Records to use =>

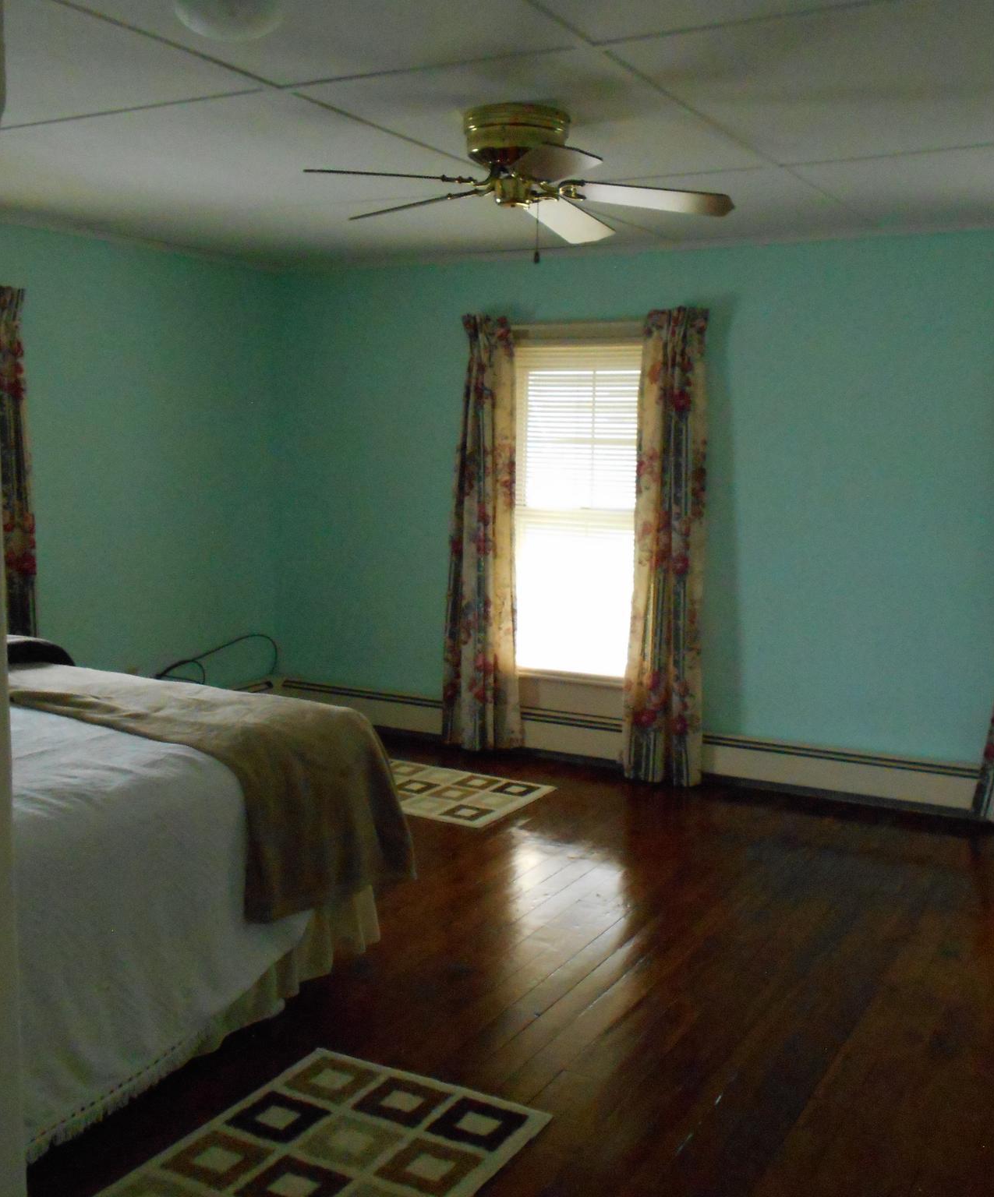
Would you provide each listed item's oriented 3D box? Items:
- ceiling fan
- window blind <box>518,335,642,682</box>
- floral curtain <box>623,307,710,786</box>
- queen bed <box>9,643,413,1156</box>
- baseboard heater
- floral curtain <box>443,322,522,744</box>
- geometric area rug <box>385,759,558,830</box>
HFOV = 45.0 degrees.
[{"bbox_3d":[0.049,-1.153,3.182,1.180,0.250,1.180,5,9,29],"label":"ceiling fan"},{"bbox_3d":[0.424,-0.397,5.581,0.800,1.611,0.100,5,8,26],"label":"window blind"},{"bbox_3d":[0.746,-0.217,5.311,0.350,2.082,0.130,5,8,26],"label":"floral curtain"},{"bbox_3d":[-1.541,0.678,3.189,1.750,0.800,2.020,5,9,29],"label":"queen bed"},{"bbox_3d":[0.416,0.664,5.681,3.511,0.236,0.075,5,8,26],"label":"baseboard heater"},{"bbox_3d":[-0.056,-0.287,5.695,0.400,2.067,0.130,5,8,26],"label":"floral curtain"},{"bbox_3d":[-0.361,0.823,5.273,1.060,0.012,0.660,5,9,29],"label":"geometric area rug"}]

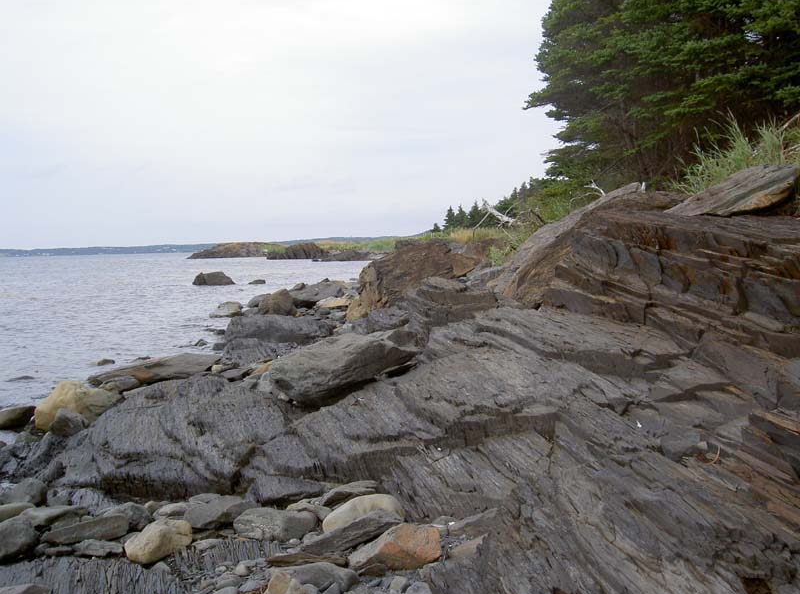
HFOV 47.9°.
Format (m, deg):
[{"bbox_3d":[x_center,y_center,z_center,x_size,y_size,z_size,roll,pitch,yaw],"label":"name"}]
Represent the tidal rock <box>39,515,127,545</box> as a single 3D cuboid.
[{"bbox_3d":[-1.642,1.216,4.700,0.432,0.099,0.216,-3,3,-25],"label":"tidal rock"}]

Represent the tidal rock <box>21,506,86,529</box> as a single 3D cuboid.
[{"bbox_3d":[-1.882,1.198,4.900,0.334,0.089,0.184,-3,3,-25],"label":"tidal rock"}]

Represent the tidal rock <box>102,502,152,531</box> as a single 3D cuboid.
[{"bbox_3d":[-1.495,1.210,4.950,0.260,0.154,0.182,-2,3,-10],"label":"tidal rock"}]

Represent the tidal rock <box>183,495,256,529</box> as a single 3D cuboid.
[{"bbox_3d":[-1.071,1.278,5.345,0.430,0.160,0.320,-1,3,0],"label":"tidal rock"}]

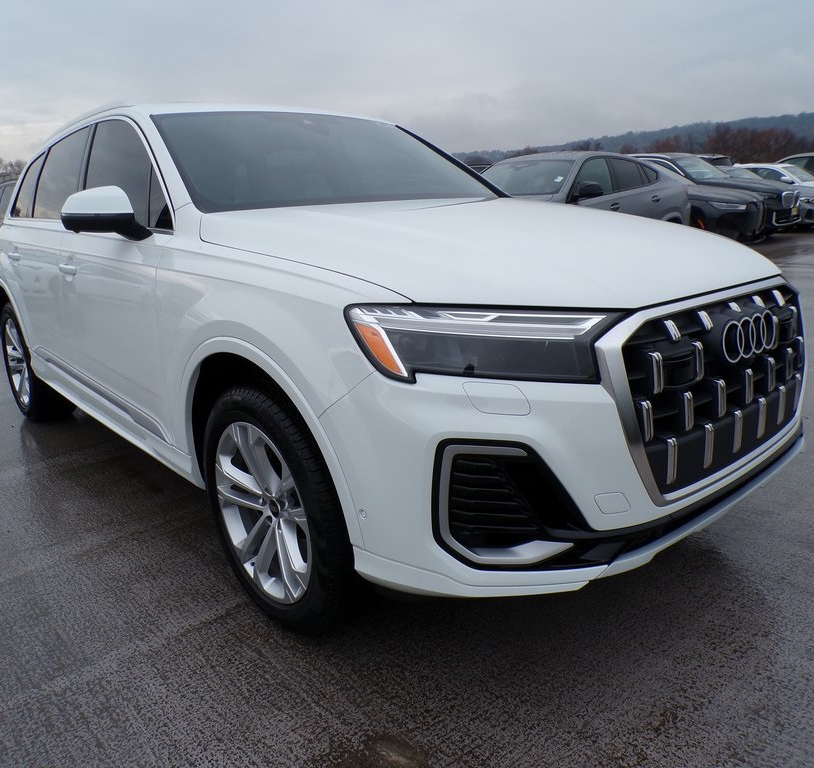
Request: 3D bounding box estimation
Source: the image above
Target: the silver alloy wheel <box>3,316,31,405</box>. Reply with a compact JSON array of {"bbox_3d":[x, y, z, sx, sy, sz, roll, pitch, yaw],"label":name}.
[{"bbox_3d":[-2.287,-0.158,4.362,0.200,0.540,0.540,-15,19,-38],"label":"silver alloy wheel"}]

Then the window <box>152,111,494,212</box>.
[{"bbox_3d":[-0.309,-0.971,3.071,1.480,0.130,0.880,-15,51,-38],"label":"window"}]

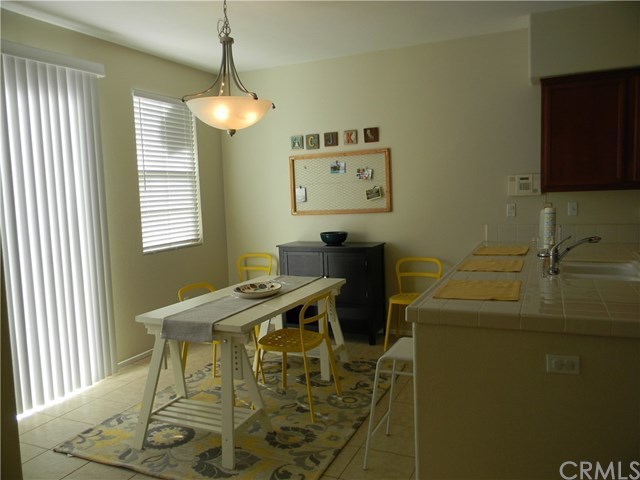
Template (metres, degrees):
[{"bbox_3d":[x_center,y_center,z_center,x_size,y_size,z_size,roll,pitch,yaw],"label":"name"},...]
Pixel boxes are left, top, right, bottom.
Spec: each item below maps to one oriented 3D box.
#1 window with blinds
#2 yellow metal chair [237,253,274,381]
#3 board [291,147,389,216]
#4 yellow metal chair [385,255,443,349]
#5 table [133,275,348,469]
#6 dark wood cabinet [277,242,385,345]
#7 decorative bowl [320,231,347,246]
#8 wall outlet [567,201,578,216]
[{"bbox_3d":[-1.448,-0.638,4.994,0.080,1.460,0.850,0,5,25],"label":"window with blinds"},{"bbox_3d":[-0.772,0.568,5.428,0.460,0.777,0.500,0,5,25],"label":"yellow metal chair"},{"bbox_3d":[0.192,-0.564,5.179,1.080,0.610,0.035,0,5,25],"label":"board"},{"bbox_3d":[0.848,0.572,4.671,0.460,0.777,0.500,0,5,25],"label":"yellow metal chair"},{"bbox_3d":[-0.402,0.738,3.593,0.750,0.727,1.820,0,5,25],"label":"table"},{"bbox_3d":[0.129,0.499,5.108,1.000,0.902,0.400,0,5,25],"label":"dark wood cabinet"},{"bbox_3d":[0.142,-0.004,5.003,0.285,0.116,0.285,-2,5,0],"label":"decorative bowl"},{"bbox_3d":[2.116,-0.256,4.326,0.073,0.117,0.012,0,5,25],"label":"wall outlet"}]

--

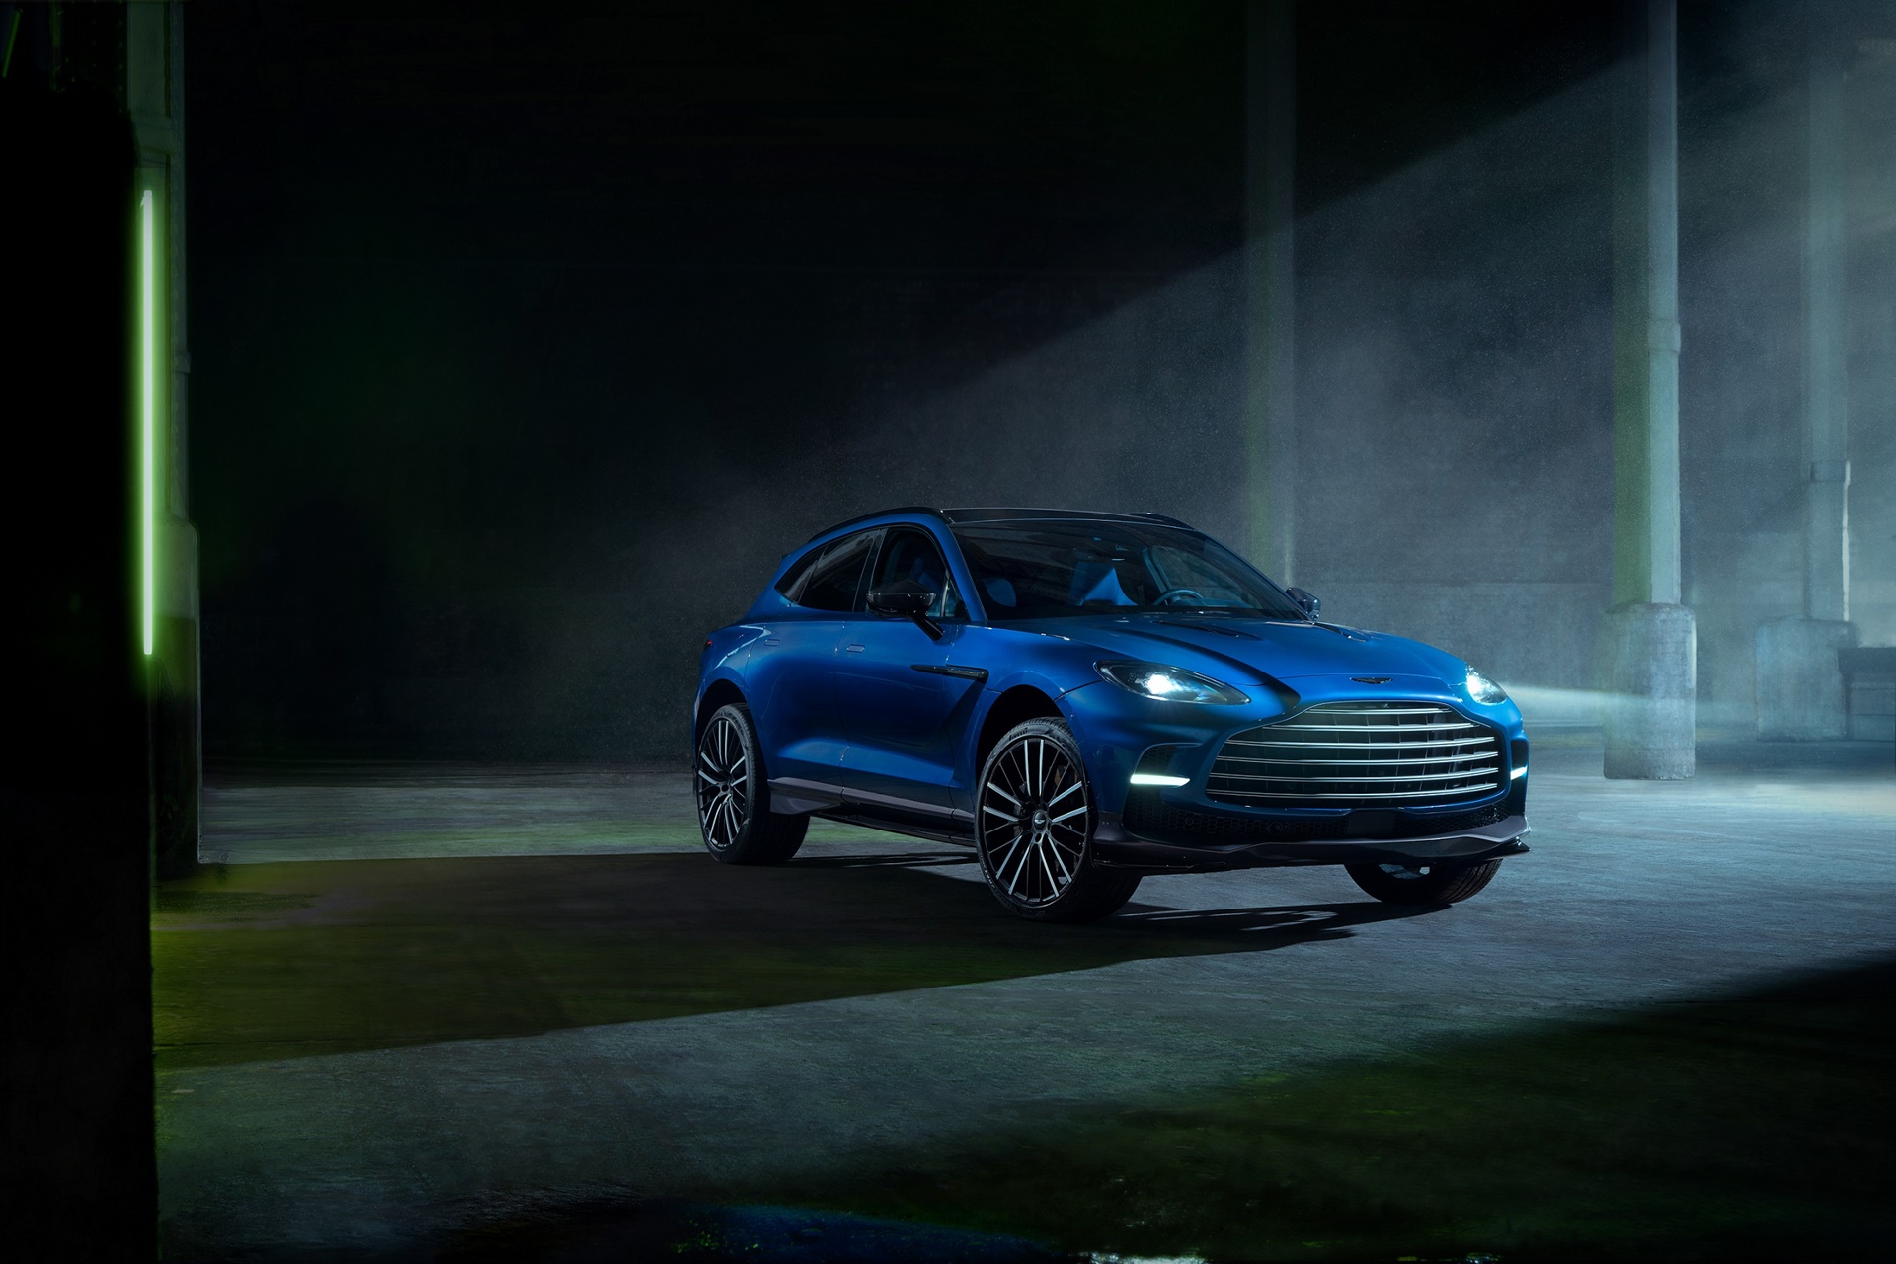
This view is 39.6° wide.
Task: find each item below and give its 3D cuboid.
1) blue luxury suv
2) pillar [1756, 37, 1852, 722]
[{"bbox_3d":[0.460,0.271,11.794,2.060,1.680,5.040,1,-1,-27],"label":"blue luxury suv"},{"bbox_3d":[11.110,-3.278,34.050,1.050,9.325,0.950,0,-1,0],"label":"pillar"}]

Instructions to follow => Copy out the lines from the one containing "Would you provide" through the one containing "HFOV = 45.0 degrees.", inclusive, reproducing each character as it appears.

Output for this exercise =>
Would you provide each listed item's oriented 3D box? Items:
- ceiling fan
- window blind <box>518,335,642,682</box>
- floral curtain <box>623,307,710,786</box>
- queen bed <box>9,643,413,1156</box>
- baseboard heater
- floral curtain <box>443,322,522,744</box>
- geometric area rug <box>385,759,558,830</box>
HFOV = 45.0 degrees.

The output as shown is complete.